__What you need to do__
Copy every one of the entries below word for word, but leave the pictures out of your copy.

__Items__
※

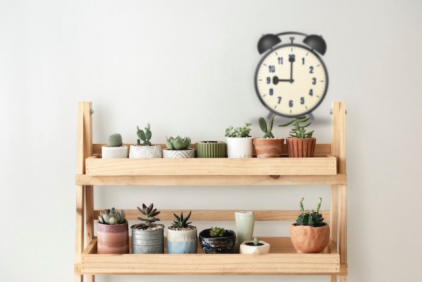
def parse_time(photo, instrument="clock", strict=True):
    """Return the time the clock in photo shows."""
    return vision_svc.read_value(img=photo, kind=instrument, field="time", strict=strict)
9:00
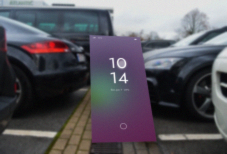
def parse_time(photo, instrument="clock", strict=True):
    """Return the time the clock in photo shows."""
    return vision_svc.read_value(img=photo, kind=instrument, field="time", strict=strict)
10:14
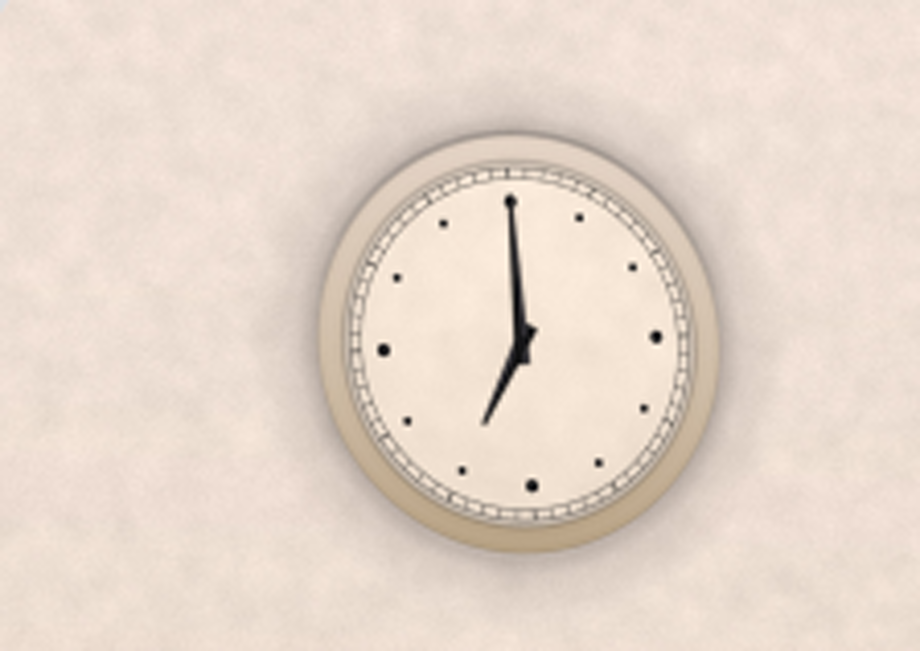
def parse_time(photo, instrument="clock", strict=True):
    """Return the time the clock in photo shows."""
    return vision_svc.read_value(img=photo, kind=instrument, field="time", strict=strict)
7:00
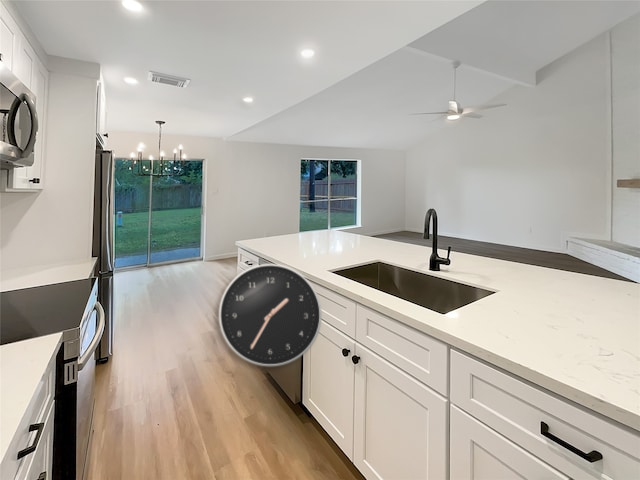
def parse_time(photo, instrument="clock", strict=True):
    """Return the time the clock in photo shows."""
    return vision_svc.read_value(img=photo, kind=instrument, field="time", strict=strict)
1:35
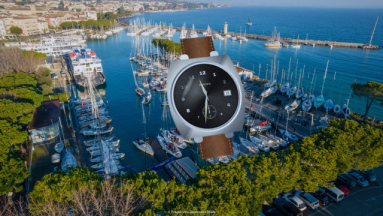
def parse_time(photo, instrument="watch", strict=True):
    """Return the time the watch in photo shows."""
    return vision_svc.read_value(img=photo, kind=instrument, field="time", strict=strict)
11:32
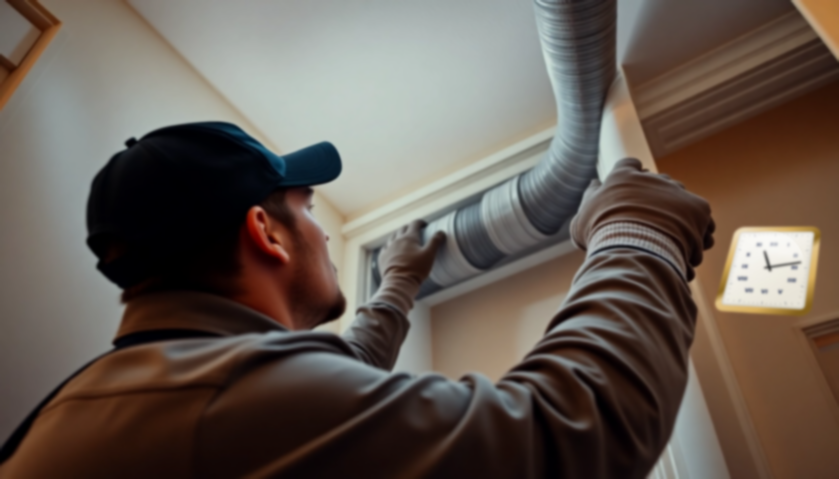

※

__The answer__
def parse_time(photo, instrument="clock", strict=True):
    """Return the time the clock in photo shows."""
    return vision_svc.read_value(img=photo, kind=instrument, field="time", strict=strict)
9:00
def parse_time(photo, instrument="clock", strict=True):
    """Return the time the clock in photo shows."""
    return vision_svc.read_value(img=photo, kind=instrument, field="time", strict=strict)
10:14
def parse_time(photo, instrument="clock", strict=True):
    """Return the time the clock in photo shows."""
    return vision_svc.read_value(img=photo, kind=instrument, field="time", strict=strict)
7:00
def parse_time(photo, instrument="clock", strict=True):
    """Return the time the clock in photo shows."""
    return vision_svc.read_value(img=photo, kind=instrument, field="time", strict=strict)
1:35
def parse_time(photo, instrument="watch", strict=True):
    """Return the time the watch in photo shows."""
    return vision_svc.read_value(img=photo, kind=instrument, field="time", strict=strict)
11:32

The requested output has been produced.